CONCLUSIONS: Primary tumor origin significantly affects outcomes after CRS/HIPEC for gastrointestinal malignancies. Though there was a survival benefit in appendiceal and colorectal, gastric and small bowel survival was comparable to systemic chemotherapy.

Background

Malignancies originating from the proximal gastrointestinal (GI) tract are rare, with 28,000 cases of gastric and 10,190 cases of small bowel cancers diagnosed annually [1]. A significant proportion of these patients have metastatic disease at diagnosis, and current National Comprehensive Cancer Network (NCCN) guidelines recommend palliative chemotherapy and supportive care in this setting [2]. Overall survival (OS) in patients with peritoneal carcinomatosis (PC) secondary to gastric and small bowel malignancies receiving best palliative therapy is poor: 12 months [3] and 17 months [4], respectively.

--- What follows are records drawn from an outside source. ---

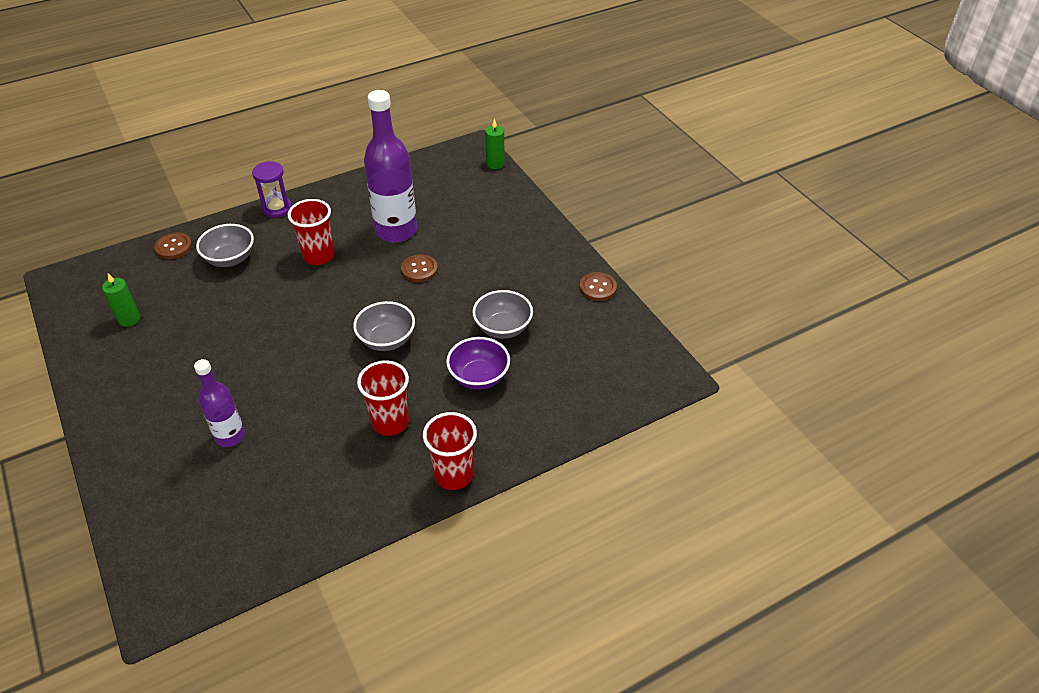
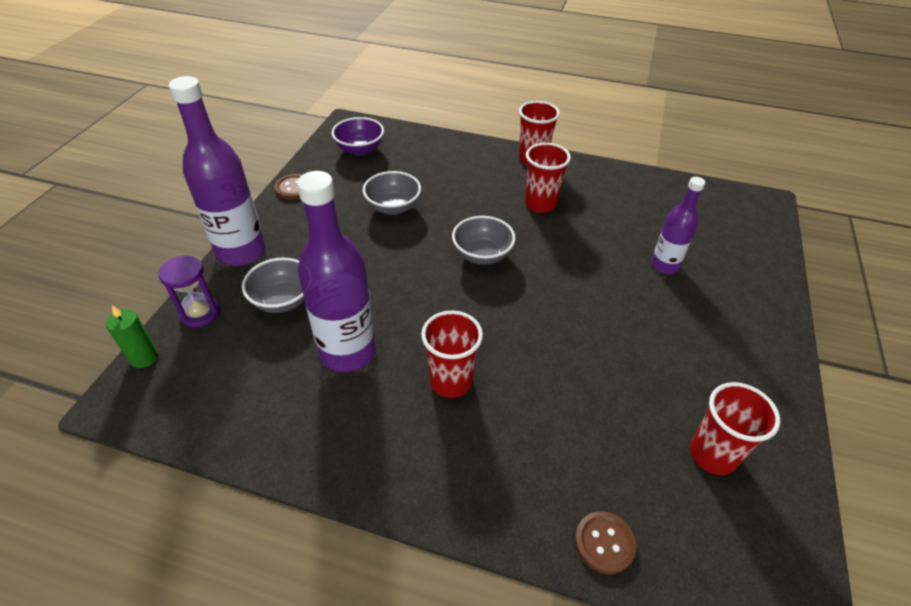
camera: 135 degrees left, 0 degrees up
(129, 319) = (712, 454): green candle -> red cup
(230, 259) = (546, 457): grey bowl -> grey bowl (283, 300)
(277, 208) = (425, 502): purple hourglass -> purple hourglass (200, 313)
(419, 269) = (383, 294): brown button -> none
(479, 377) = (452, 191): purple bowl -> purple bowl (360, 149)
(546, 230) = (241, 252): none -> purple bottle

Improved survival has been previously demonstrated in select patients with PC from multiple other primary tumor origins undergoing cytoreductive surgery and hyperthermic intraperitoneal chemotherapy (CRS/HIPEC) compared to palliative chemotherapy alone [5-12]. With regard to GI adenocarcinomas, multiple authors have documented significant survival benefit in colorectal cancers with PC undergoing CRS/HIPEC (22.2 versus 12.6 months) [7, 8, 13], and as such, this procedure has now been incorporated into the treatment algorithm. Data on appendiceal adenocarcinomas is limited, but studies do seem to suggest that there is still a survival advantage for CRS/HIPEC over palliative chemotherapy (50 versus 20 months) [14, 15].

A few retrospective studies with small sample sizes have investigated the utility of CRS/HIPEC in gastric [3, 16–18] and small bowel [19-21] cancers. However, there remains a paucity of data to support its use in these GI malignancies with PC.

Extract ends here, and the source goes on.